И именно здесь, он чувствовал, что-то не срасталось, что-то было не так…
— Скажите, а хотя бы в каких-нибудь документах вам встречалось имя Махмуда Абд эль-Ааля? Стоит ли где-то, кроме этих нескольких страничек, его подпись? — спросил комиссар у Нахед.
Та быстренько просмотрела исписанные листки и покачала головой:
— Нет. Но вы не удивляйтесь тому, что дело выглядит легковесным. Здесь досье всегда такие, потому что бумагам предпочитают действия. Размышлениям — репрессии. Тут все делается вкривь и вкось, все разъедено коррупцией. Вы даже представить себе не можете, до какой степени.
Шарко достал распечатку телеграммы, полученной из Интерпола.
— Вот видите, до Интерпола эта телеграмма дошла больше чем три месяца спустя после того, как в Каире обнаружили тела девушек. И послать ее мог только инспектор, причастный к делу, заинтересованный в нем и очень настойчивый. Порядочный, неподкупный, верный своим ценностям и, возможно, желавший идти до конца.
Он взял со стола пожелтевшие листочки бумаги, бросил их обратно.

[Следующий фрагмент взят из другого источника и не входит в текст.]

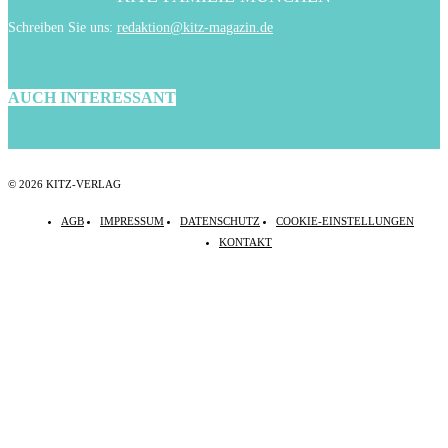
Schreiben Sie uns:
redaktion@kitz-magazin.de
AUCH INTERESSANT
© 2026 KITZ-VERLAG
AGB
IMPRESSUM
DATENSCHUTZ
COOKIE-EINSTELLUNGEN
KONTAKT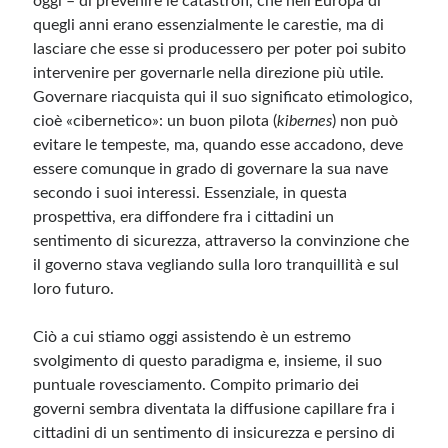
oggi – di prevenire le catastrofi, che nell’Europa di
quegli anni erano essenzialmente le carestie, ma di
lasciare che esse si producessero per poter poi subito
Meta
intervenire per governarle nella direzione più utile.
Accedi
Governare riacquista qui il suo significato etimologico,
Feed dei contenuti
cioè «cibernetico»: un buon pilota (
kibernes
) non può
Feed dei commenti
evitare le tempeste, ma, quando esse accadono, deve
WordPress.org
essere comunque in grado di governare la sua nave
secondo i suoi interessi. Essenziale, in questa
prospettiva, era diffondere fra i cittadini un
sentimento di sicurezza, attraverso la convinzione che
il governo stava vegliando sulla loro tranquillità e sul
loro futuro.
Ciò a cui stiamo oggi assistendo è un estremo
svolgimento di questo paradigma e, insieme, il suo
puntuale rovesciamento. Compito primario dei
governi sembra diventata la diffusione capillare fra i
cittadini di un sentimento di insicurezza e persino di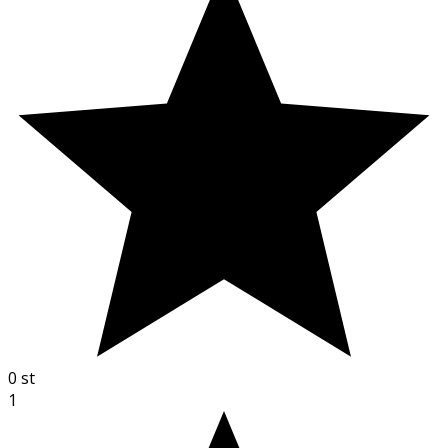
0
st
1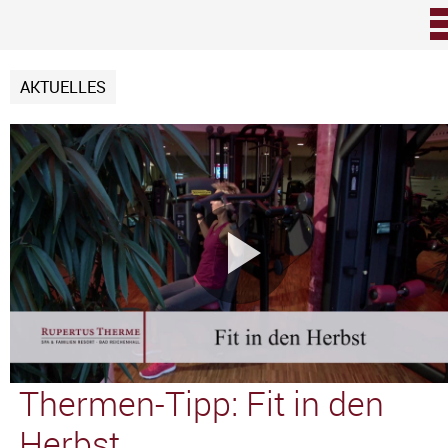
Zum Inhalt
AKTUELLES
Video
abspie
Thermen-Tipp: Fit in den
Herbst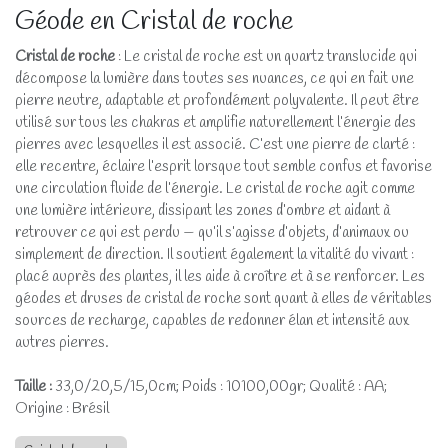
Géode en Cristal de roche
Cristal de roche
: Le cristal de roche est un quartz translucide qui
décompose la lumière dans toutes ses nuances, ce qui en fait une
pierre neutre, adaptable et profondément polyvalente. Il peut être
utilisé sur tous les chakras et amplifie naturellement l’énergie des
pierres avec lesquelles il est associé. C’est une pierre de clarté :
elle recentre, éclaire l’esprit lorsque tout semble confus et favorise
une circulation fluide de l’énergie. Le cristal de roche agit comme
une lumière intérieure, dissipant les zones d’ombre et aidant à
retrouver ce qui est perdu — qu’il s’agisse d’objets, d’animaux ou
simplement de direction. Il soutient également la vitalité du vivant :
placé auprès des plantes, il les aide à croître et à se renforcer. Les
géodes et druses de cristal de roche sont quant à elles de véritables
sources de recharge, capables de redonner élan et intensité aux
autres pierres.
Taille :
33,0/20,5/15,0cm; Poids : 10100,00gr; Qualité : AA;
Origine : Brésil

— …И при этом меня пытаются убедить, что кроме такой вот ерунды ничего нет, да и не было? Так-таки и ничего? Никаких записей этого инспектора? Даже копии пресловутой телеграммы? Куда девалось все остальное, что должно было быть в этой папке? Вот хотя бы, для примера, где материалы расследования по поводу кетамина, которое наверняка велось, где результаты допросов в аптеках, в больницах?
Нахед пожала плечами, на большее ее не хватило. Лицо молодой женщины было серьезным. Шарко покачал головой, приложил руку ко лбу.
— А знаете, что самое странное? То, что Махмуд Абд эль-Ааль оказался покойником. Удивительно, да?
Переводчица встала, подошла к застекленной двери, выглянула в холл. Охранник стоял не шевелясь.
— Не знаю, что вам ответить, комиссар. Мое дело — переводить, не более того, и…
— Я заметил, как достает вас Нуреддин, как вы всеми способами стараетесь от него увильнуть… и насколько безуспешно стараетесь, тоже заметил. Это что такое? Обмен любезностями? Услуга за услугу? Или обычай вашей страны, который вынуждает вас уступать требованиям этого жирного студня?
— Ничего похожего.
— Я несколько раз видел, как вас пробирает дрожь, пока вы смотрели на эти снимки, когда переводили описание подробностей дела. Вы ровесница погибших девочек. Вы тогда ходили в школу, как и они.